[TASK INSTRUCTIONS]: Report how many lines of the records below include the word "reason". Give nothing but the number.
___ WORKING DATA ___
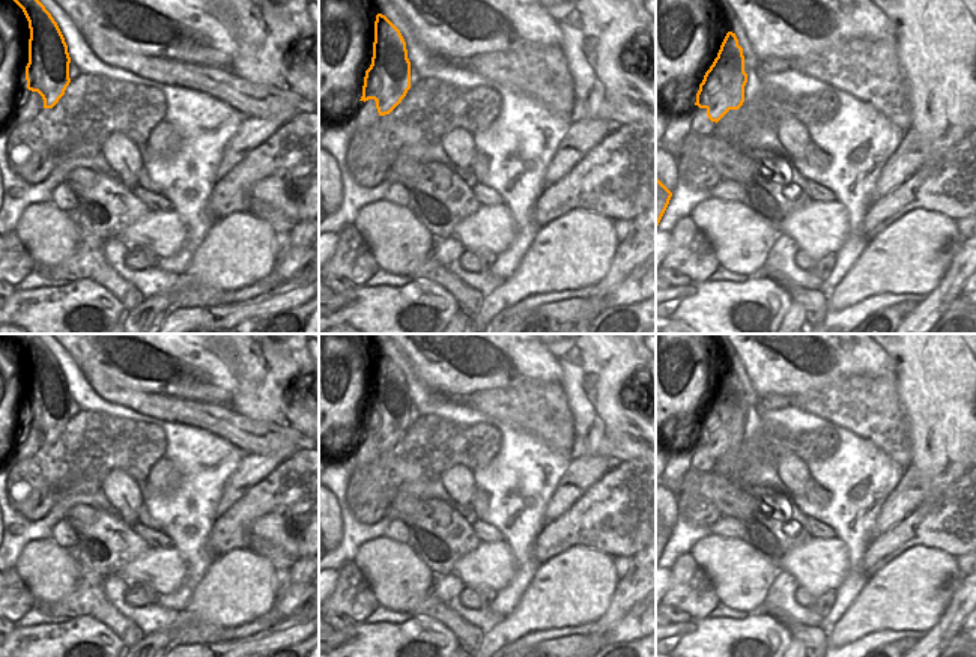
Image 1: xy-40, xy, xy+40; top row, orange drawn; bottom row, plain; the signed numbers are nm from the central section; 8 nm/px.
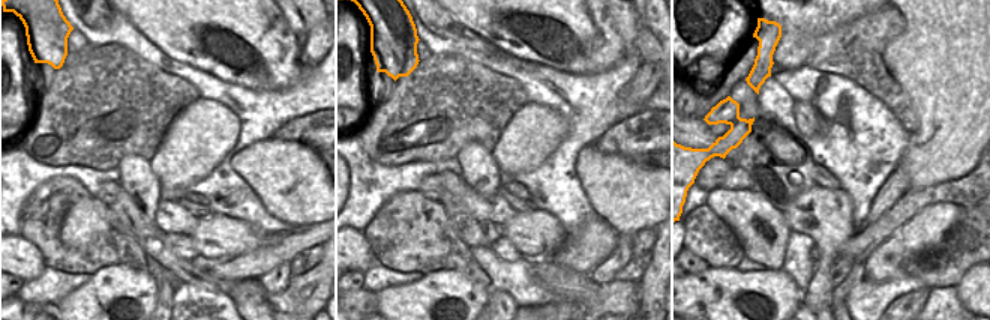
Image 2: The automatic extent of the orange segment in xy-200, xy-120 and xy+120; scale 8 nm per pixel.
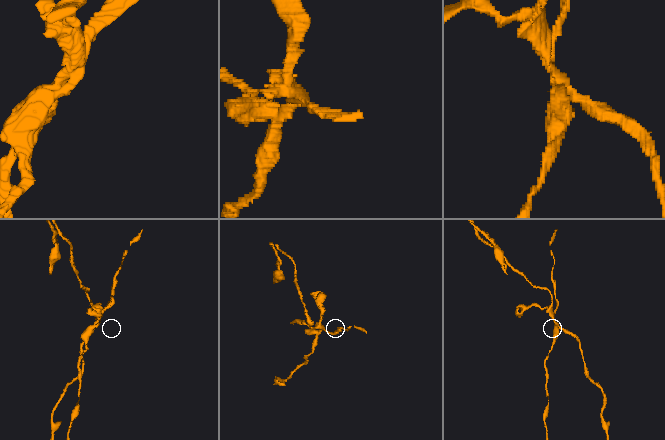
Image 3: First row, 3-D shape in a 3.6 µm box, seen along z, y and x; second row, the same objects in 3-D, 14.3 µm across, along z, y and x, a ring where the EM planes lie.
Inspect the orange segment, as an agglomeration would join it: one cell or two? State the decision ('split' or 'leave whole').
split

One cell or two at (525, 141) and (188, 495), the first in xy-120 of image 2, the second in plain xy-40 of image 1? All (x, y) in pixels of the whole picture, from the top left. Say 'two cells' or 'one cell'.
two cells

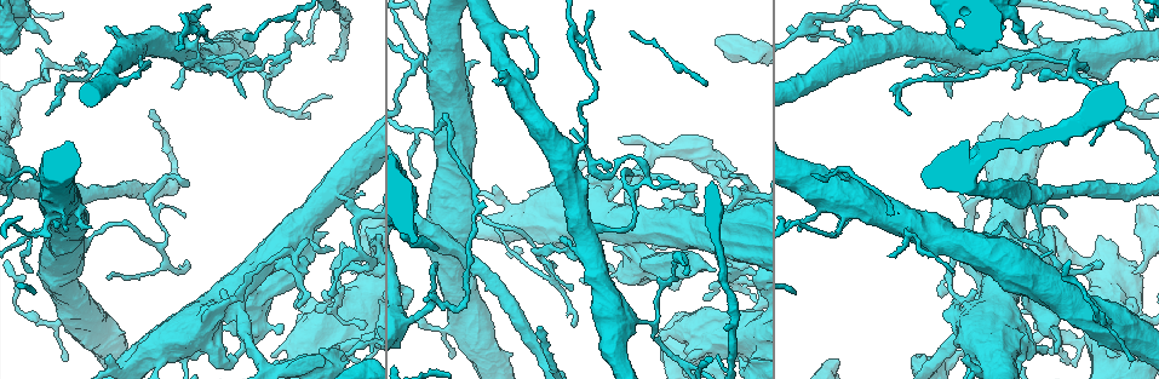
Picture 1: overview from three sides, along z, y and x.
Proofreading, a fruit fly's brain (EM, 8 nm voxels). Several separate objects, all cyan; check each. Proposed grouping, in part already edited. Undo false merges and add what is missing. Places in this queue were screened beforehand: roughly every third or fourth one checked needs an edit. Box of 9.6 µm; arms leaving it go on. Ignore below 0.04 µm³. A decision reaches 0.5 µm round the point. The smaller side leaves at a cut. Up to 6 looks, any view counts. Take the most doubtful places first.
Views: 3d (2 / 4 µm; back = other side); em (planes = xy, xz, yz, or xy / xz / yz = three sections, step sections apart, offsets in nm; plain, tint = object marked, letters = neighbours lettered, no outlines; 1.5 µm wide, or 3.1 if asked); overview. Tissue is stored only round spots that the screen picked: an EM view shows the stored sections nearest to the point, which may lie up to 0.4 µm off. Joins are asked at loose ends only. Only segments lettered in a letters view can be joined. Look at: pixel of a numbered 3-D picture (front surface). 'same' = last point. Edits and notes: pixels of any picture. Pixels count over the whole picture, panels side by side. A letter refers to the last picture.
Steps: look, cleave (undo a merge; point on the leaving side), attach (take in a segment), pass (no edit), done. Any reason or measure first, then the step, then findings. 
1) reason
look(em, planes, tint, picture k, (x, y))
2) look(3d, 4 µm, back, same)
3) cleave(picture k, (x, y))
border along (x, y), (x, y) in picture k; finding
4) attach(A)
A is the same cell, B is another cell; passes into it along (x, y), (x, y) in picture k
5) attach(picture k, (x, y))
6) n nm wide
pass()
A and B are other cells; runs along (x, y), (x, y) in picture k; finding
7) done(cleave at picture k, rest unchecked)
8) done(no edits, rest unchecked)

tapers out
look(3d, 4 µm, picture 1, (64, 359))

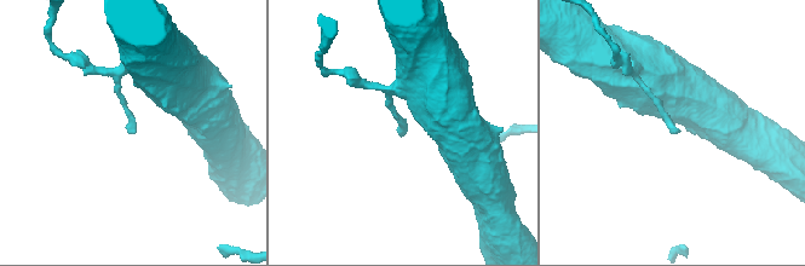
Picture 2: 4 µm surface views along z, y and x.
now the EM
look(em, planes, letters, picture 2, (398, 133))

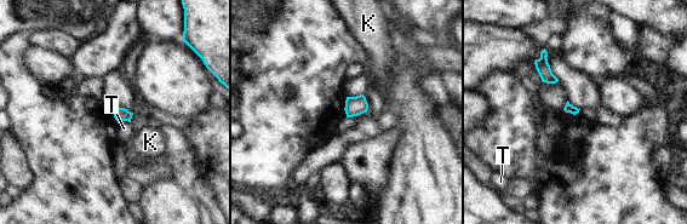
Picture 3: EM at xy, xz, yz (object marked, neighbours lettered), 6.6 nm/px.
pass()
K and T are other cells; border along (130, 121), (121, 121), (119, 124) in picture 3; no lettered segment goes on from it

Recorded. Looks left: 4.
stops while still wide
look(3d, 4 µm, picture 1, (275, 353))

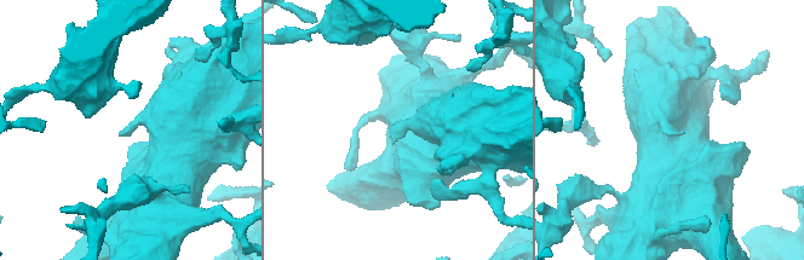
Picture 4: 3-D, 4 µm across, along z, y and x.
look(em, xy, step 8, letters, picture 4, (393, 141))

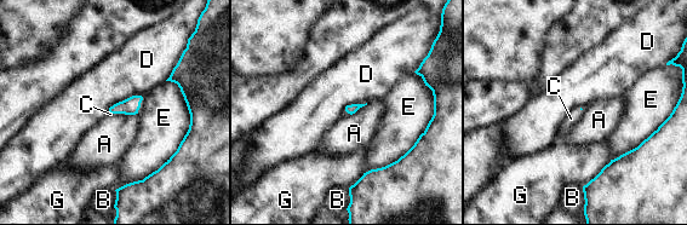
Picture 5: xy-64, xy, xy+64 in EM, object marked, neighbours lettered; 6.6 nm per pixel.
look(em, planes, letters, same)

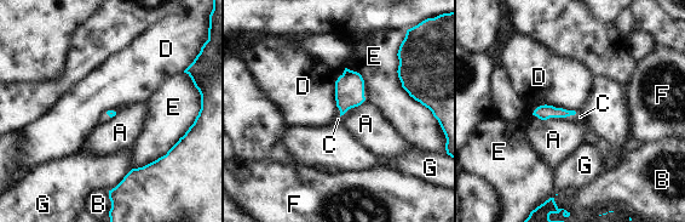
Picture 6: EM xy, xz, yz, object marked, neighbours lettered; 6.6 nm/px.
E touches over 480 nm
attach(C)
C is the same cell, A, B, D, E, F and G are other cells; passes into it along (545, 112), (562, 117), (580, 117) in picture 6; it goes on there

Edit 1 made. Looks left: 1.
___
[TASK ANSWER]: 2